De agressieve rekruteringsmethoden en die bijzonder kundige pr van ISIS leggen Assad geen windeieren. Suggesties dat hij vooral gematigde rebellen bestrijdt en de extremisten hun gang laat gaan, om steun aan rebellen door het Westen in de kiem te smoren, zijn niet ondenkbaar. Hoe negatiever de perceptie omtrent alle vechtende fracties is en hoe groter de angst voor een oprukkend islamistisch leger dat op weg is naar de poorten van Rome, des te gunstiger komt de Syrische dictator uit de verf en des te minder zal er in Europa en de Verenigde Staten politiek draagvlak zijn voor ondersteuning van de rebellen, zoals dat in Libië wél gebeurde.

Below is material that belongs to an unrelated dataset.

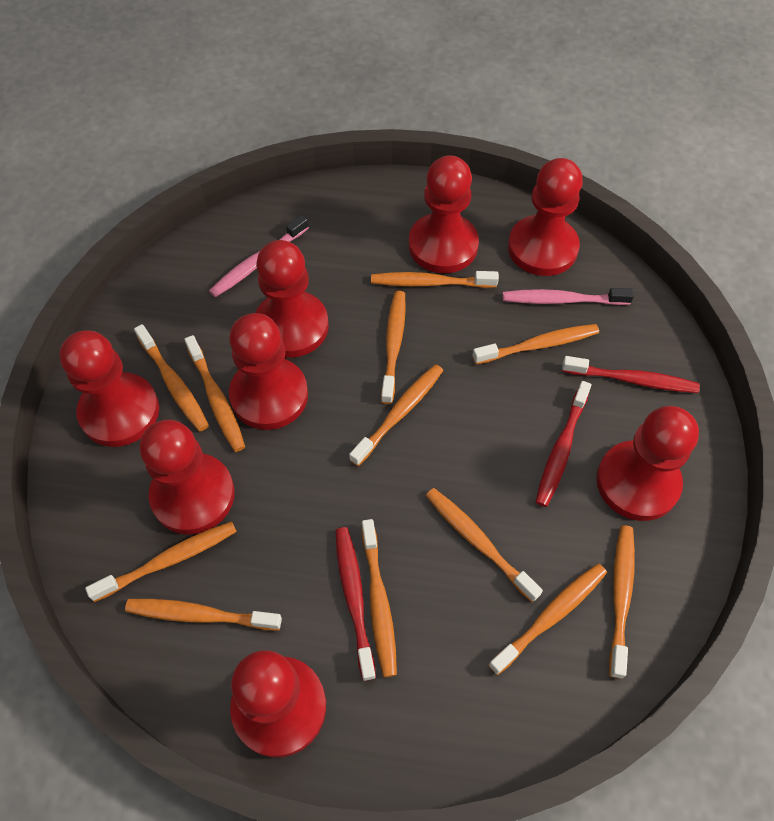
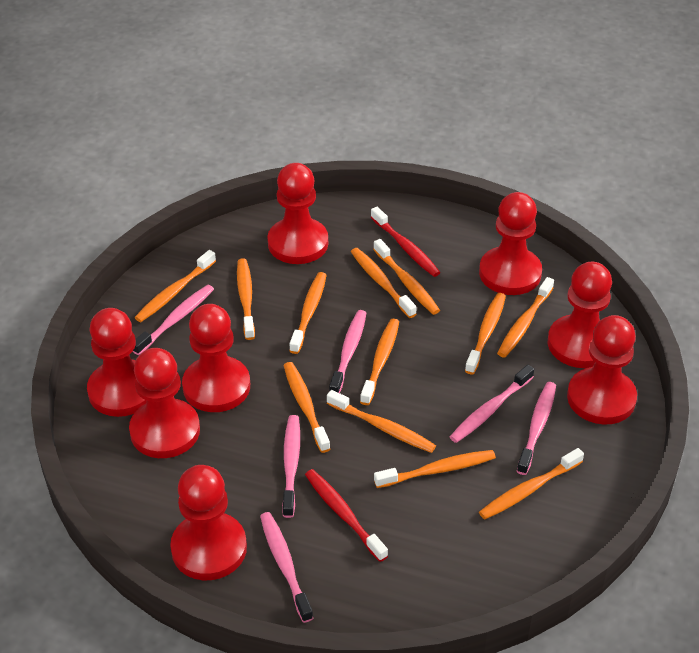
pink toothbrush: [209,215,309,297] [503,288,634,305] = 2 -> [133,285,214,355] [260,512,313,623] [282,415,300,518] [329,310,366,393] [450,365,534,443] [517,382,556,475] = 6
red toothbrush: [335,527,376,681] [536,381,592,507] [562,356,700,393] = 3 -> [305,469,388,562] [371,207,440,277] = 2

Onder aan de streep maakt het niet veel uit door wie de vele duizenden Syriërs die nu in Jordanië leven, verdreven zijn. Net zoals in buurland Libanon zorgen de grote stromen vluchtelingen op den duur voor ernstige economische en demografische problemen. Niet alleen in Zarqa, ook het iets verderop gelegen Mafraq kent vele ontheemden, van wie er steeds meer illegaal zijn.
De mensen ontvluchten de slechte omstandigheden in de vluchtelingenkampen en vooral in Mafraq, dat niet ver van kamp Zaatari ligt, zijn de gevolgen daarvan merkbaar: de overgrote meerderheid van de inwoners is vluchteling.
Door hun gedwongen werkloosheid wordt de leefsituatie er niet beter op. Kleine appartementen worden volgepakt met meerdere gezinnen, en waar diegenen met een officiële verblijfstatus van de UNHCR op de bon eten en spullen kunnen krijgen, ligt dat voor illegalen uiteraard anders.
De leidster van het Unicef-programma vreest dat die bonnen op den duur steeds minder worden en zelfs verdwijnen, terwijl het aantal Syriërs blijft toenemen. Illegaal of niet illegaal, zonder een werkvergunning en zonder bonnen om voedsel te kopen, ziet de toekomst er somber uit voor deze mensen.
Als iemand zich afvraagt waarom zoveel mensen alsnog de gevaarlijke overtocht naar Europa wagen, terwijl ze de horror van thuis al ontvlucht zijn, dan kan een kijkje in een vluchtelingenkamp of in één van die troosteloze en vooral uitzichtloze situaties in steden als Zarqa of Mafraq uitkomst bieden.
Voor Farizah is er desalniettemin hoop. Ze mag naar school en door het werk van onder meer Ghaida en Anam worden net die extra handvatten aangereikt zodat ze, naast de zorg voor haar broertje en zusjes, aan haar eigen toekomst kan werken en op den duur terug kan naar Syrië. Maar dat laatste zou best nog even kunnen duren.